I used Wolfram alpha to get the result q1 * q2, where:
q1 = (4.0 + 1.0i + 2.0j + 3.0k)
q2 = (8.0 - 5.0i + 6.0j - 7.0k)
Wolfram alpha calculates the result to be (46 - 44i + 32j + 12k)
My code calculates the result to be (46 + 20i + 48j - 20k)
This is not equal to Wolfram Alpha's calculation of q1 * q2 (which meant my test failed), but interestingly, it's equal to q2 * q1.
Similarly, q2 * q1 calculated by my code is equal to Wolfram Alpha's result of q1 * q2
Normally I would think that my multiplication function is performed incorrectly, but the function is used several times in the program with correct results.
I was wondering if this is considered a bug, or just a design choice. Is this quaternion multiplication performed in a "left-handed" manner, compared to the norm, which uses right handed math? I do know that handedness matters for rotation matrices, but I haven't read anything about Quaternions. Is there another explanation for this?
 A: That's a complicated test. You should be testing the three multiplications $ij, jk, ki$, which determine everything else. The standard conventions are that these should be $k, i, j$ respectively (the same as the standard convention for the cross product). You can use the opposite convention, that instead we should have $ji, kj, ij$ be equal to $k, i, j$ respectively, but you get the same ring, just with a differently labeled basis of it (more or less). 
This is special to the quaternions. In general, if $R$ is a ring, there is another ring we can construct from it called its opposite ring $R^{op}$, which has the same addition as $R$ but which has reversed multiplication: that is, 
$$a \times^{op} b = b \times a$$
where $\times$ refers to multiplication in $R$ and $\times^{op}$ refers to multiplication in $R^{op}$. If $R$ is commutative then nothing has changed. If $R$ is noncommutative then it can sometimes happen that $R$ and $R^{op}$ are still isomorphic. This is true for the quaternions $\mathbb{H}$, where the isomorphism takes the form
$$\mathbb{H} \ni a + bi + cj + dk \mapsto a - bi - cj - dk \in \mathbb{H}^{op}.$$
However, it is not true in general, not even for division algebras. 

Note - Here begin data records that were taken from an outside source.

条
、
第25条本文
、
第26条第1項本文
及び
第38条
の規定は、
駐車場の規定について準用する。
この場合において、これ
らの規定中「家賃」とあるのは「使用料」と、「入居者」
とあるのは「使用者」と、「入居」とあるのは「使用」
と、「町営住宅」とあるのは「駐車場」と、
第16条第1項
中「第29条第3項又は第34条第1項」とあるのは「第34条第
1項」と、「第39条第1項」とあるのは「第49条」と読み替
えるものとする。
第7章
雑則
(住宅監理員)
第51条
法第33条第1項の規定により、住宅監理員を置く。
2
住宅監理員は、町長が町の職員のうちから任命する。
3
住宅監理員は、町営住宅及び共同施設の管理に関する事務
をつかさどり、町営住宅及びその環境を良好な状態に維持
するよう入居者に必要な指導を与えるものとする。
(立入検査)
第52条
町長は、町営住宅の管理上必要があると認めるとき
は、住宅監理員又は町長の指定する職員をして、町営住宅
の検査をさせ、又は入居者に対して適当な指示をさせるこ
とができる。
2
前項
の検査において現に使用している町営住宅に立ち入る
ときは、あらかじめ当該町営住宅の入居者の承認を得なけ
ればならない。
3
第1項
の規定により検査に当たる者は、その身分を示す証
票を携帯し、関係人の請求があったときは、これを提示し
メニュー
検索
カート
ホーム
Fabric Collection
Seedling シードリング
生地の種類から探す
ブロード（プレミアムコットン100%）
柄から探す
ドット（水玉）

A: It sounds like your multiplication function is actually trying to give the net quaternion for a composition of rotations.  That is, you have a function mult(q1, q2) that finds the net quaternion qnet corresponding to a rotation by q1 first and q2 subsequent to that. 
More explicitly, if the quaternion $q_1$ corresponds to a rotation map $R_1$, then for any vector $a$ (which we represent as a pure imaginary quaternion), the rotation takes the form
$$R_1(a) = q_1 a q_1^{-1}$$
And if you have another rotation $R_2$ associated with a quaternion $q_2$, then the whole rotation takes the form
$$R_2 R_1(a) = q_2 q_1 a q_1^{-1} q_2^{-1}$$
So the net quaternion of the rotation is $q_\text{net} = q_2 q_1$.
Still, I consider it a somewhat easy trap to write the multiplication function to switch left and right in this way, convenient though it may be to keep track of which rotation is "first".